Segment Open
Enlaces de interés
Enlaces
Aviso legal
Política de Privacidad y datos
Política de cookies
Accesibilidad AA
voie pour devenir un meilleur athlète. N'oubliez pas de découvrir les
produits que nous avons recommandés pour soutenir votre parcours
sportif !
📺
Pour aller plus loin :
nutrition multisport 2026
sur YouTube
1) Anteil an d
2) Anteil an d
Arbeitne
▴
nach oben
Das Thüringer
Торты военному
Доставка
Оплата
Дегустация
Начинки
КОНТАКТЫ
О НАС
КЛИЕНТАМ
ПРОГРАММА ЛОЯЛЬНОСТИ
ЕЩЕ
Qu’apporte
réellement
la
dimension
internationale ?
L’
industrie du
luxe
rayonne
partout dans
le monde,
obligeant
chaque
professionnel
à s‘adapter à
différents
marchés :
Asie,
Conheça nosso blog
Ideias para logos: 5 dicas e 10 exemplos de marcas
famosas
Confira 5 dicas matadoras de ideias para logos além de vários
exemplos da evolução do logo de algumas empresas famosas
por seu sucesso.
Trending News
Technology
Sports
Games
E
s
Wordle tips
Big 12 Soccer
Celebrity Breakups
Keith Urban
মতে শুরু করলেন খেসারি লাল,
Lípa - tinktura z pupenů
Segment Closed
__What needs to be done__. Return each line of the listing above that contains the word "exemplos".

__Output for this task__.
Ideias para logos: 5 dicas e 10 exemplos de marcas
exemplos da evolução do logo de algumas empresas famosas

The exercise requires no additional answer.